The new 2012 white is a fun blend of petit manseng, viognier, chardonnay, and traminette. It’s fresh, fruity (but not too much) with lively acidity, tastes like spring green, and reminds me most of semi-dry Austrian white blends. Great for spring and summer, solo or with food.
The 2011 red was MUCH better than I expected from the crummy quality of that vintage.
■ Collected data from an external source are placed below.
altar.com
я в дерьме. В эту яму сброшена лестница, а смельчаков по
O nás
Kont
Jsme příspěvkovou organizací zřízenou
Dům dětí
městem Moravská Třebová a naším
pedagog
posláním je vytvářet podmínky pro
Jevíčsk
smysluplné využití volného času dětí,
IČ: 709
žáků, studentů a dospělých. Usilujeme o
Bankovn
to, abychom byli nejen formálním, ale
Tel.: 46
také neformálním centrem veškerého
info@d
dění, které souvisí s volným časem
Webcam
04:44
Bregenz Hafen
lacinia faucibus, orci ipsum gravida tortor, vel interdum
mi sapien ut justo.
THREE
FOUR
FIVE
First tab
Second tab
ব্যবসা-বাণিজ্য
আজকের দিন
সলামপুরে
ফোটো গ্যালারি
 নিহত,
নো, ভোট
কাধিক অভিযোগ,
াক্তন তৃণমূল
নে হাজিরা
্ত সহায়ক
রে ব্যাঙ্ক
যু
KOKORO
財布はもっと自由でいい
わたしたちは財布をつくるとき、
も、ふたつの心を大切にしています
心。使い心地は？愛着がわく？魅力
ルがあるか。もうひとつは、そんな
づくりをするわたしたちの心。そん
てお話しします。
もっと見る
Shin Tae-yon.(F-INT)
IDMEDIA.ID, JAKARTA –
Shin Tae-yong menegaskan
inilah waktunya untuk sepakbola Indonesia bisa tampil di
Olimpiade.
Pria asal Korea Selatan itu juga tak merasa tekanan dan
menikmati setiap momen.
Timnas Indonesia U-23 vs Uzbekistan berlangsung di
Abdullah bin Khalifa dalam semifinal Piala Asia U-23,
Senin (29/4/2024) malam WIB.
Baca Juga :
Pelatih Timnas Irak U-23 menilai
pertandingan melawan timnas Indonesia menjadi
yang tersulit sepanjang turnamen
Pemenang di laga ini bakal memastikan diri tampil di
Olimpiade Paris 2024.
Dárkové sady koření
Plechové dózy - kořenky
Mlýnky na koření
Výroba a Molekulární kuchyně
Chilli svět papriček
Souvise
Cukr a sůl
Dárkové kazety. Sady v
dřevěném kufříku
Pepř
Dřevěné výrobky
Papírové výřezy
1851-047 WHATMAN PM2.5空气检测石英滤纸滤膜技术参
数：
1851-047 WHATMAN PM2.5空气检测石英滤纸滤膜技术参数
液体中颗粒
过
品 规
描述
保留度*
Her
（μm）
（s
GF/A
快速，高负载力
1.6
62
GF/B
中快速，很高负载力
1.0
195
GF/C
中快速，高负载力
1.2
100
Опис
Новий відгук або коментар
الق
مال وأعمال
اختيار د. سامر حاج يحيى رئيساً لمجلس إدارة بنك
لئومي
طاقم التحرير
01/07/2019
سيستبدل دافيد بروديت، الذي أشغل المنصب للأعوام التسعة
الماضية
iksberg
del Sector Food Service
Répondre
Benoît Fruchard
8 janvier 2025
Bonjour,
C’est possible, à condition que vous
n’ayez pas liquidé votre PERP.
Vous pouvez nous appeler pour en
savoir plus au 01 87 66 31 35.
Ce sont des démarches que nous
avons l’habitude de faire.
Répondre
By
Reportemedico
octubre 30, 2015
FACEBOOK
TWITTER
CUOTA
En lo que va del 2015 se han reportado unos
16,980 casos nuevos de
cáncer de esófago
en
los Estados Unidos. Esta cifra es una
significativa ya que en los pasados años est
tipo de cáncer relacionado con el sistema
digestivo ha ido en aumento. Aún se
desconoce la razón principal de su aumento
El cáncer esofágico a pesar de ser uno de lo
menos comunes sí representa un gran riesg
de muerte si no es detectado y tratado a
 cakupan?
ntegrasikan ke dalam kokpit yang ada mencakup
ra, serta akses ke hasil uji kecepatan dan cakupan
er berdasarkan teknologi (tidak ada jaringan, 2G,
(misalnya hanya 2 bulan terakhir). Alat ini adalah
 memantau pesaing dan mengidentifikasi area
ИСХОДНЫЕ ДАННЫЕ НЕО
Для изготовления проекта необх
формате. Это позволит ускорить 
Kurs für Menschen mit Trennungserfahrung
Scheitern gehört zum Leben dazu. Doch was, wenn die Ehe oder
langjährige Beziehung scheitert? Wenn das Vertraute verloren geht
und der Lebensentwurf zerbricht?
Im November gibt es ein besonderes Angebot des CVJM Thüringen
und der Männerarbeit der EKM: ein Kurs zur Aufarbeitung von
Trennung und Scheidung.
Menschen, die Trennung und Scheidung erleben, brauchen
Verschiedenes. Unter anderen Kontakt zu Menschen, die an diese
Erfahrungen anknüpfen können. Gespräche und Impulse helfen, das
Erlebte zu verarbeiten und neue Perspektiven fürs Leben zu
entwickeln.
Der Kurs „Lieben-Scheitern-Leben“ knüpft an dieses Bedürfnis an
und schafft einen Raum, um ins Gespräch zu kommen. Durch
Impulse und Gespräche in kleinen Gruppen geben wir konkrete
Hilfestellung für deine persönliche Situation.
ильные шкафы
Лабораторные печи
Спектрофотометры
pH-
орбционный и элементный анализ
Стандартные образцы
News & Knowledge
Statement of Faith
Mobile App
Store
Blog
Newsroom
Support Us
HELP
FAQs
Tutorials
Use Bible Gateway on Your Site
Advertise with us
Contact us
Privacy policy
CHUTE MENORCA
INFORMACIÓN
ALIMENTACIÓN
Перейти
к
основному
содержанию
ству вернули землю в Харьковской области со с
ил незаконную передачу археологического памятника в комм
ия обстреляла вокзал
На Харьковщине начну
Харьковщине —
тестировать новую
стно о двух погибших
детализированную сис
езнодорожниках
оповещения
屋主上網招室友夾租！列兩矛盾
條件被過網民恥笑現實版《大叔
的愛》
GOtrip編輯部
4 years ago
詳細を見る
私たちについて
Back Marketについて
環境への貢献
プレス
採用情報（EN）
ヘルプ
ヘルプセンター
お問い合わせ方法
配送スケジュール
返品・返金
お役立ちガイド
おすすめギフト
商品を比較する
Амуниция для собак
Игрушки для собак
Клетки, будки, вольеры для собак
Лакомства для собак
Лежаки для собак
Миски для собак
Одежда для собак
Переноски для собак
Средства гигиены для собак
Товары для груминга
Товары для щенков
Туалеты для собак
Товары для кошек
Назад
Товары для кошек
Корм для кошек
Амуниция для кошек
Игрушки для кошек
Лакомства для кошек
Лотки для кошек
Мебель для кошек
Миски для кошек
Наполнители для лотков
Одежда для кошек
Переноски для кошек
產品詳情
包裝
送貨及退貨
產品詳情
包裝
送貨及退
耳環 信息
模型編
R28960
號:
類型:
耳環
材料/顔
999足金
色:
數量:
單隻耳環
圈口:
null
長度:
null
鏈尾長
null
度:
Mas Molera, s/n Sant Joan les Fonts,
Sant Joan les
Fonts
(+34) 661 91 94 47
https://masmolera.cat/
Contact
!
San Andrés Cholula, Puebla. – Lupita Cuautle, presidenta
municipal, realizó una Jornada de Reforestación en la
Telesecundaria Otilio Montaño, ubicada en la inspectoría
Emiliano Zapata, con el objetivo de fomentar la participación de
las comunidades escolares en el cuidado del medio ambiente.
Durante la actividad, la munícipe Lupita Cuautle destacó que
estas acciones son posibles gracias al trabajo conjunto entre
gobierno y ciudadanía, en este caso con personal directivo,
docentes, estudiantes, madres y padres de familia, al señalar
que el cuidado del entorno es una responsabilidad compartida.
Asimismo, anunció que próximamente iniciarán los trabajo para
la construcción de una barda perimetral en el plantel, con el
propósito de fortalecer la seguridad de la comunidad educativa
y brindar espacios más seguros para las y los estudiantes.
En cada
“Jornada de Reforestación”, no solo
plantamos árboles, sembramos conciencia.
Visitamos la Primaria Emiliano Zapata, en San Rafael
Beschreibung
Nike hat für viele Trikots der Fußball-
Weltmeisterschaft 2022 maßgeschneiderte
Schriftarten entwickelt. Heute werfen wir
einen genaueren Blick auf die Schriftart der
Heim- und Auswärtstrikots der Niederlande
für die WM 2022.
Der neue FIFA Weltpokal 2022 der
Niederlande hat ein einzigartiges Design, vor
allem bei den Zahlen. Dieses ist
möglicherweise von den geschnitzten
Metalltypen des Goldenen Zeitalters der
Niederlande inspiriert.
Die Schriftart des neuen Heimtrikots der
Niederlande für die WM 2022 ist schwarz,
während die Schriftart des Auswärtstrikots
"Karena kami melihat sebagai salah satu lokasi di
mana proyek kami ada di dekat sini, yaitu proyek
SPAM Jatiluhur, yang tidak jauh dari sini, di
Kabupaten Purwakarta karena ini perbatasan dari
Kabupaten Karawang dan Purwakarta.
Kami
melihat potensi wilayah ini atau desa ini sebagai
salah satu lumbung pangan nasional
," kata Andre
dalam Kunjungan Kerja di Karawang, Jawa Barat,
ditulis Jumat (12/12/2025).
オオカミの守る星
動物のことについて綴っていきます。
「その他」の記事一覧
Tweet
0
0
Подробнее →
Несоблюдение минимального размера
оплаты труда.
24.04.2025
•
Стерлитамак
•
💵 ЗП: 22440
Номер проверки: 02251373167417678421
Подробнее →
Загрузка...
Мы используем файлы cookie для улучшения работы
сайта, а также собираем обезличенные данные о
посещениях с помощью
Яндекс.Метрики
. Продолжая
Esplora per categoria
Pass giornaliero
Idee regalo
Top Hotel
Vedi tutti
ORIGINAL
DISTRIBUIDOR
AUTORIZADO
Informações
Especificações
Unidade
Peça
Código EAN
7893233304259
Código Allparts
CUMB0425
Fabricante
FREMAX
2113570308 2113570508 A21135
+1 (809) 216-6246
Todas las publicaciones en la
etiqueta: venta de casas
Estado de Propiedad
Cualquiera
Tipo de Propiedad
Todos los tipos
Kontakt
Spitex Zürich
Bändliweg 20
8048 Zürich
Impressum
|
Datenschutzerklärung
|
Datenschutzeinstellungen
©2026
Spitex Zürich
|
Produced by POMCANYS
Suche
It smelled and tasted like fresh raspberries, bright and lively and clean, much like a Beaujolais, and considering we’re coming back into warm weather, this is the PERFECT red for summertime, esp. chilled or served with a little soda water in late afternoon.
I admire an operation that gives you great wines for the money both at the top and at the entry level of their product line.
Going back to Ingleside’s barrel tasting Saturday:
Driving east on Rt. 3 into King George County east of Fredericksburg on down the Northern Neck, is a lot like driving on the Eastern Shore, only sideways (east/west). You rapidly leave I-95 and over-developed Fredericksburg behind, and after about 20 or 30 miles, wonder why you haven’t driven into the Potomac yet, but then are grateful to find someplace so close to No.VA and yet so far away….
The two whites at the barrel tasting were both 2012 tank samples: the viognier and the chardonnay. Apparently rot has been a problem with the viognier, and after a hard hit in the vineyard and a re-planting, this is the first varietal release in at least half a decade.
Ingleside Vineyards 2012 Viognier (not yet bottled): Great nose of citrus, orange blossom, vibrant peach. On the palate: rich, round, fine peach and red apple, ripe orange flavors, solid and plump mid-palate, but with balanced acidity.
Ingleside Vineyards 2012 Chardonnay (not yet bottled): served from a carboy, cloudy as with apple cider from lees (yeast cells). Was aged for a time in neutral oak, a hint of butterscotch confirms this. Nicely balanced between fruit, lees, and acidity.
Ingleside Vineyards Petit Verdot 2010: (not yet bottled)a spicy oak nose (blend of U.S., Hungarian and French cooperage). Nose is still closed, but POW! on the palate, a huge punchy hit of spice, rich black fruits and long tannins. Fine, subtle flavors, fresh finish. AVailable soon.
Ingleside Vineyards Petit Verdot 2012: (not yet bottled): Forward, fresh boysenberry/blueberry fruit, lots of unintegrated oak in the background. Great purity of fruit, needs time but very promising.